Blog: Wells Fargo worker fired for fake dime files civil rights complaint

Sep 5, 2012


The following article was published in the Des Moines Register on September 5, 2012:


Wells Fargo Worker Fired for Fake Dime Files Civil Rights Complaint

 

By Victor Epstein

www.desmoinesregister.com

 

Richard Eggers, a 68-year-old call center worker fired for putting a cardboard cutout of a dime in a laundry machine in 1963, has filed state and federal civil rights complaints against his former employer, the firm that did his criminal background check, and federal banking regulators.

The Des Moines man filed them with the U.S. Equal Employment Opportunity Commission and the Iowa Civil Rights Commission on Aug. 29, according to attorney Leonard Bates, who is representing him for the Newkirk Law Firm. The complaints clear the way for a possible class-action lawsuit on behalf of thousands of low-level bank employees like Eggers, who have been fired this year under tightened regulations meant to deter the kind of high-level excesses that helped precipitate the global financial crisis, Bates said.

“We have to exhaust our administrative remedies under the law and that’s why we’ve filed these complaints,” he said.

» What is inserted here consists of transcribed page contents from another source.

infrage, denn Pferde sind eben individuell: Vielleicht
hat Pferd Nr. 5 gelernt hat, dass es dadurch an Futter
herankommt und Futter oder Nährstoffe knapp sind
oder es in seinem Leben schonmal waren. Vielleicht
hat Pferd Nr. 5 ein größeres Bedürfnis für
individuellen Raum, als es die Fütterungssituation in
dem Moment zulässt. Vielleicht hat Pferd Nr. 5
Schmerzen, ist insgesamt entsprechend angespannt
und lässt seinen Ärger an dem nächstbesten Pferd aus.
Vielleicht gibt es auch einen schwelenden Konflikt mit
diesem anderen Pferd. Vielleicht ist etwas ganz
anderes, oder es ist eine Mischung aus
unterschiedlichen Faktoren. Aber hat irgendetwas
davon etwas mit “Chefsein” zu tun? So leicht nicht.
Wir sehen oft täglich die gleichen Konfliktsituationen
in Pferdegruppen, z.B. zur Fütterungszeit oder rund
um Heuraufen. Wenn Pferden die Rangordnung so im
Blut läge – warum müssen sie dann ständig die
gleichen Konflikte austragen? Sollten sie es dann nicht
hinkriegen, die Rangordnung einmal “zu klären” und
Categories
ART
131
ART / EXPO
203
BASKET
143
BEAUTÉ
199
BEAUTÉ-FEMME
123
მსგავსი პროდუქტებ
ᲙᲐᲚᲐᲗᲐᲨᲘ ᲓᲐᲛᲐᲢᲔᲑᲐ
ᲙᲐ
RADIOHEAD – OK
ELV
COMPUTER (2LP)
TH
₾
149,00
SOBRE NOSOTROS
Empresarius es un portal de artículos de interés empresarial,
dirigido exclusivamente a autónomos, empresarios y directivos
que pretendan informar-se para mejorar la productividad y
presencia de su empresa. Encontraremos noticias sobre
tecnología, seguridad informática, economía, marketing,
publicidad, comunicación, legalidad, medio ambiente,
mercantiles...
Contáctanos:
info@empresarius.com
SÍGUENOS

The complaints allege discrimination on the basis of age, sex and disability. They are directed against Wells Fargo Home Mortgage, First Advantage, Federal Deposit Insurance Corp., and the board of directors of the Federal Reserve.

The Iowa Civil Rights Commission and EEOC typically decide whether complaints merit investigation a few months after receiving them. They then can dismiss them or launch an investigation of their own, which can result in a lawsuit or settlement against the defendant years later.

“We’re not going to wait that long,” Bates said.

Wells Fargo employed Eggers as a call center employee for seven years before a criminal background check by First Advantage determined the Vietnam Veteran had a prior arrest for fraud. Court documents indicate he was actually arrested and convicted of “operating a coin changing machine by false means.”

Eggers was fired in July because of the long-ago arrest. Wells Fargo maintains that it had no choice but to let him and others go under the tighter regulations, which include $1 million a day fines. FDIC Spokesman Greg Hernandez said the agency does not discuss pending litigation.

The rules also preclude anyone who has spent a day in jail for a transactional crime from qualifying for the FDIC’s automatic waiver process. Eggers spent two days in jail in 1963 after his arrest.

The regulations are unfair to older workers because it was more common for people to be jailed for minor offenses decades ago, Bates said. They also disproportionately punish members of minority groups, who are more likely to have been raised in poor communities where they engaged in criminal activity to meet basic needs, he said.

One of the other employees Wells Fargo fired under the tighter regulations was Yolanda Quesada, a 58-year-old Milwaukee woman who was convicted of shoplifting clothes for work 40 years ago.

The complaints contain language that’s typically reserved for class-action lawsuits.

“This complaint is intended to place Wells Fargo, First Advantage, and the FDIC on notice of class-wide intentional and unintentional forms of systemic discrimination affecting protected classes of applicants and employees who are adversely affected by the above-mentioned background check policy,” the document filed with the Iowa Civil Rights Commission says. “This charge is brought on behalf of myself and similarly-situated protected classes of applicants and employees.”